__ЦИТИРУЕМЫЙ ТЕКСТ__
Представьте, чего вы можете лишиться: тонких, как бумага, ломтиков хамона иберико, кончильо асадо (жареного молочного поросенка), пусть даже не из ресторана Sobrino de Botín рядом с Пласа-Майор, где готовят это блюдо уже 300 лет, и вкуснейшего осьминога по-галисийски, тушенного с картофелем, оливковым маслом и паприкой. Это действительно жизненно важные решения — но вывод относительно ясен. Если мы ставим продолжительность жизни (а также здоровье и активность) в зависимость только от диеты — которая, несмотря на все ее значение, является лишь одним элементом общей картины, в которую входит наследственность и окружающая среда, — то японская кухня имеет небольшое преимущество, но, если питаться как жители Валенсии, результат будет лишь немного хуже.
Это в значительной степени косвенная, но относительно простая оценка риска: однократного выбора, основанного на убедительных данных, может быть достаточно на многие годы. Другие риски оценить гораздо труднее, поскольку критические показатели могут оказаться не такими простыми, как годы жизни. Риски определенных действий меняются со временем (в США управление автомобилем в целом гораздо безопаснее, чем 100 лет назад, но после 50 лет за рулем ваши навыки могут ухудшиться, и, садясь за руль, вы будете представлять большую опасность и для себя, и для других). А если вы хотите понять, что опаснее, межконтинентальные перелеты (вы летаете не так часто) или горнолыжный спорт (которым вы увлекаетесь уже много лет), вам понадобится довольно точное средство сравнения. А как сравнить опасности, преобладающие в разных странах, — автомобильная авария в США, удар молнии при восхождении на гору в Альпах или землетрясение в Японии? Как оказалось, мы можем довольно точно оценить все эти риски.
Восприятие риска и толерантность к риску
В своей новаторской работе по анализу рисков, опубликованной в 1969 г., Чонси Старр — в то время декан факультета инженерных и прикладных наук в Калифорнийском университете в Лос-Анджелесе — подчеркнул главное отличие в толерантности к риску при добровольных и вынужденных действиях[398]. Когда люди считают, что контролируют ситуацию (это ощущение может быть неверным, но оно основано на предыдущем опыте и, следовательно, на вере в способность достичь желаемого результата), они готовы на действия — подниматься по вертикальной скале без страховки, совершать затяжные прыжки с парашютом, выходить на арену против быка, — у которых риск серьезной травмы или смерти может быть в тысячу раз выше, чем риск стать случайной жертвой нападения террористов в крупном западном городе, чего все так боятся. Большинство людей, не задумываясь, ежедневно и регулярно совершают действия, которые временно повышают для них уровень риска, причем до значительного уровня: сотни миллионов каждый день садятся за руль автомобиля (и многим, похоже, это нравится), еще большее число курильщиков толерантны к еще более высокому риску[399] — в богатых странах несколько десятилетий просвещения уменьшили их количество, но во всем мире курильщиков больше 1 миллиарда человек.

Записи:

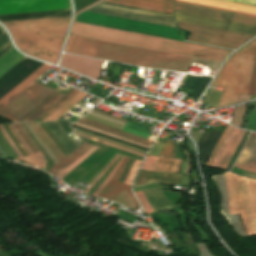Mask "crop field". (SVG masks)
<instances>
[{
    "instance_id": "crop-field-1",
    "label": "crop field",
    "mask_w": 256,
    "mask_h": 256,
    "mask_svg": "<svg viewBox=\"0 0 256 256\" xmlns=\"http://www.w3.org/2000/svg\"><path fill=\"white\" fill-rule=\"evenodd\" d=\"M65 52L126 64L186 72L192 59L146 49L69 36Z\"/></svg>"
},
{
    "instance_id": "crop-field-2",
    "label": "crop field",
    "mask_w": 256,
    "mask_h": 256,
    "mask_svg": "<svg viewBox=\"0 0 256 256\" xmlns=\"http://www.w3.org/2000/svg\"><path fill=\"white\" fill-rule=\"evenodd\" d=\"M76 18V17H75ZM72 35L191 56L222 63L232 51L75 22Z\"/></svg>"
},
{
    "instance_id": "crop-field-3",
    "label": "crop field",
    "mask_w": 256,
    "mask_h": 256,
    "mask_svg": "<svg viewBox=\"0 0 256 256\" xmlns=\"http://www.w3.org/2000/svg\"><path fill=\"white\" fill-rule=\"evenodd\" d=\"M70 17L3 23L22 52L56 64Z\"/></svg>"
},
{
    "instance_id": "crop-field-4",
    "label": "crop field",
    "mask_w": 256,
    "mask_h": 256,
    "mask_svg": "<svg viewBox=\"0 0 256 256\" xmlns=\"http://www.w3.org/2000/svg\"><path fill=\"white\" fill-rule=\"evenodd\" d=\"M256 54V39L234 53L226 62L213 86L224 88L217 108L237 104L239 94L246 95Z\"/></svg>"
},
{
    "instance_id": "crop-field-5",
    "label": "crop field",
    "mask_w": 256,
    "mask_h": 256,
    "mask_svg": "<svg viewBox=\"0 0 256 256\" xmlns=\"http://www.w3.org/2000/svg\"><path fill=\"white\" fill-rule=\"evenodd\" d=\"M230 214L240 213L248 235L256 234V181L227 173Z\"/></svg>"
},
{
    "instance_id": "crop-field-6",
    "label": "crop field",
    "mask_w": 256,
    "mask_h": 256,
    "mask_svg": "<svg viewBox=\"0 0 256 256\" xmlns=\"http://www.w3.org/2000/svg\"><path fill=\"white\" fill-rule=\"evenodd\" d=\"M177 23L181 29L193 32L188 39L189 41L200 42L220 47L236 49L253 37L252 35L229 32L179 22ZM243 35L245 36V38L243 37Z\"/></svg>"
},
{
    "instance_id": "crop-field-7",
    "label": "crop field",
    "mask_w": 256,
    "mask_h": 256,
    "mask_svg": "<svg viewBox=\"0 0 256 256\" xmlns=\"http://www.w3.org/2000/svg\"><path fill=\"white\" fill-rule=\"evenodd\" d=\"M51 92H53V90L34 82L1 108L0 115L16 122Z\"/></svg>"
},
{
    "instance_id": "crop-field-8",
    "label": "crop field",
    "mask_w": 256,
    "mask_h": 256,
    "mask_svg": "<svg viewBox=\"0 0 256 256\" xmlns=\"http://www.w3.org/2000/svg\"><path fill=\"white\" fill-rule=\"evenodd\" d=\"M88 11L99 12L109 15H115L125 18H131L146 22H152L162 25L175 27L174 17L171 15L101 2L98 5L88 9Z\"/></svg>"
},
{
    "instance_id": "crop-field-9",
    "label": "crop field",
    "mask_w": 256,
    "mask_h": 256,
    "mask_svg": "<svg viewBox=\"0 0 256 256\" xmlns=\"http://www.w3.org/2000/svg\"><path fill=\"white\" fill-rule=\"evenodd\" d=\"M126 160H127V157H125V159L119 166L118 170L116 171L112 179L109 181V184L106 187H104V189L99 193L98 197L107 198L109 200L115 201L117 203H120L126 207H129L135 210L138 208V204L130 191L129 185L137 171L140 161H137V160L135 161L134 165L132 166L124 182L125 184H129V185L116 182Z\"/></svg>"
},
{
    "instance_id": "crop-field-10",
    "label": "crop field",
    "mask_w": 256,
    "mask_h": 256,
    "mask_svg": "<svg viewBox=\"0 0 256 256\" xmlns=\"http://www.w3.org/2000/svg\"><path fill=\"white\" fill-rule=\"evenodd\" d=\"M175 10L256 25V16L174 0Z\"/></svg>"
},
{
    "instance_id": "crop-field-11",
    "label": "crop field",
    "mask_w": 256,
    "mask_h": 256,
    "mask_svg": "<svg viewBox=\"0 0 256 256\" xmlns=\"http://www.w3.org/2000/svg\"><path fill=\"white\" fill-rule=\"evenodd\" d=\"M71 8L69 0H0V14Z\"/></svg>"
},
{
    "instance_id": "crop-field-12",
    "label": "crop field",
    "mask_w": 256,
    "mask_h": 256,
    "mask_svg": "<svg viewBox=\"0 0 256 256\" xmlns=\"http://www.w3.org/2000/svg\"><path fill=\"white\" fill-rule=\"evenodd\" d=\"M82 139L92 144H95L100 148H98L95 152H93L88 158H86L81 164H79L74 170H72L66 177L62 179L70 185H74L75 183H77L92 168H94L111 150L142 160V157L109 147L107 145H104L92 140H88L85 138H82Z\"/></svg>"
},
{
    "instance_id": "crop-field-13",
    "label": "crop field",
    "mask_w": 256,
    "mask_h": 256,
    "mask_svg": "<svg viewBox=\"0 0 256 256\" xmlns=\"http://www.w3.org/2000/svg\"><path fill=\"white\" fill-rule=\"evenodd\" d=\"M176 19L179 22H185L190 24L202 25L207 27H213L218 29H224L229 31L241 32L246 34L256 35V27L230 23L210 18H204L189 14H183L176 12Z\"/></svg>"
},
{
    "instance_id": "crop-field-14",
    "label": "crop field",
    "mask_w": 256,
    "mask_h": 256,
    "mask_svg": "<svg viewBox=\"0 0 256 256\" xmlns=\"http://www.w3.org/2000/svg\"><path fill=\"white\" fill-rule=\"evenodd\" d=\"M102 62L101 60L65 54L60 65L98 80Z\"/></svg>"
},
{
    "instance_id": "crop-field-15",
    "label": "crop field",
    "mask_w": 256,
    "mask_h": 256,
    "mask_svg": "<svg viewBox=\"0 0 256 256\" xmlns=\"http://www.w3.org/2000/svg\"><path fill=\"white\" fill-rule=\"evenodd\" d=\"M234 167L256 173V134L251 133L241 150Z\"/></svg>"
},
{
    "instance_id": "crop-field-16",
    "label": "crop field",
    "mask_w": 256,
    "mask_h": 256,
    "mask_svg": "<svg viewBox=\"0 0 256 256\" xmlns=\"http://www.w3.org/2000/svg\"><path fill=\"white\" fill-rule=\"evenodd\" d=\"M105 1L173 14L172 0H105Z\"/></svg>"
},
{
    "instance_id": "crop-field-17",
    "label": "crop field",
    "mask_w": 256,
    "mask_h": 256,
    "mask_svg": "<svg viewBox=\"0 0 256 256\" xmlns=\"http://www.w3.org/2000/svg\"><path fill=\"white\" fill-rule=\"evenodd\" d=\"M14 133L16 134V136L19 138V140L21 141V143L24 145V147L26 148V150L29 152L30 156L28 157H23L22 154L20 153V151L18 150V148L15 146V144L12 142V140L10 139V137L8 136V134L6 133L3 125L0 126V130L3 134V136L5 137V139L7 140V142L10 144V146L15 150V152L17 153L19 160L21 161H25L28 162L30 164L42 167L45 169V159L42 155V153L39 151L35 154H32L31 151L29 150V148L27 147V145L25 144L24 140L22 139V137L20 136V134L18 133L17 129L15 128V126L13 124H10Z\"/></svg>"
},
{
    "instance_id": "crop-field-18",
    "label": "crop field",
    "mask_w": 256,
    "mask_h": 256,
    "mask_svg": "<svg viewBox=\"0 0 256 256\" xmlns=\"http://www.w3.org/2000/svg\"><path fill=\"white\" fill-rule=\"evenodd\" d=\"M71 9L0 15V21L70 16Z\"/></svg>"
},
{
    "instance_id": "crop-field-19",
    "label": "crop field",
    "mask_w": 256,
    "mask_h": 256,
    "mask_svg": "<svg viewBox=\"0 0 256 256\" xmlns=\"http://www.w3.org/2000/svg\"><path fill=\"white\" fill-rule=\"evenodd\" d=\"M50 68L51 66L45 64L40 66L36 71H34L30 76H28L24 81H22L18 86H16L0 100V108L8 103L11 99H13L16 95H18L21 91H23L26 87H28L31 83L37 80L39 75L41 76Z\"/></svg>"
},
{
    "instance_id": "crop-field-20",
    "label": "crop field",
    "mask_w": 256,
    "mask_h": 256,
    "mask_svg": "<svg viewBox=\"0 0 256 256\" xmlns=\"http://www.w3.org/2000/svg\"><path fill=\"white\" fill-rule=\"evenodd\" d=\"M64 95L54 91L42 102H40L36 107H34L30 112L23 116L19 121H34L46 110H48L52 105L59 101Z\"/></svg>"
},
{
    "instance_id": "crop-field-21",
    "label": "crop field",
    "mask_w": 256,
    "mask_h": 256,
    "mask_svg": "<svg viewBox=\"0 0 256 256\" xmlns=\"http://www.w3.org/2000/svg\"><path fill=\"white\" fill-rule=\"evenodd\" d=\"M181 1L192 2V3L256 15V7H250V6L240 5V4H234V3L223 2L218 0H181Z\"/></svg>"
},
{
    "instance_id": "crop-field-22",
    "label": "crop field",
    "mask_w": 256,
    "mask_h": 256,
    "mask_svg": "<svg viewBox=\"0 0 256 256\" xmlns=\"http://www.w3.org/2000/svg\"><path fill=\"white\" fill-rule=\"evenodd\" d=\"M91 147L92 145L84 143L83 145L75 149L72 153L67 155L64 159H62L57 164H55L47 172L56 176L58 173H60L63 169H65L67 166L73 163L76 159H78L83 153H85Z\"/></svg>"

__ЗАДАНИЯ__
**a.** Ответьте на вопросы по цитируемому тексту:
(i) Сколько лет в ресторане Sobrino de Botín готовят кончильо асадо?
(ii) В каком году вышла работа Чонси Старра по анализу рисков?
(iii) Сколько курильщиков во всем мире?
**b.** Перечислите все опасности, которые цитируемый текст приводит как преобладающие в разных странах, с указанием страны или места.

__ОТВЕТЫ__
**a.**
(i) 300 лет.
(ii) В 1969 г.
(iii) Больше 1 миллиарда человек.

**b.** Автомобильная авария в США; удар молнии при восхождении на гору в Альпах; землетрясение в Японии.